» What needs to be done
Using the entries that follow, report the number of lines that include the string "input", without any other text.

**** Data provided ****

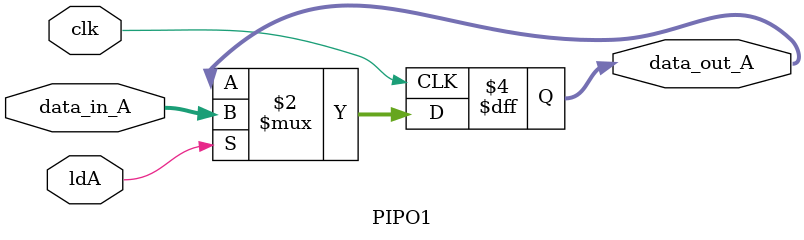
<source format=v>
`timescale 1ns / 1ps

module PIPO1(
 input clk,
 input ldA,
 input [15:0]data_in_A,
 output reg [15:0]data_out_A
    );
    
    always @(posedge clk)
      begin
        if(ldA)
          begin
            data_out_A <= data_in_A;
          end
      end
endmodule

</source>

****

» Exercise output
3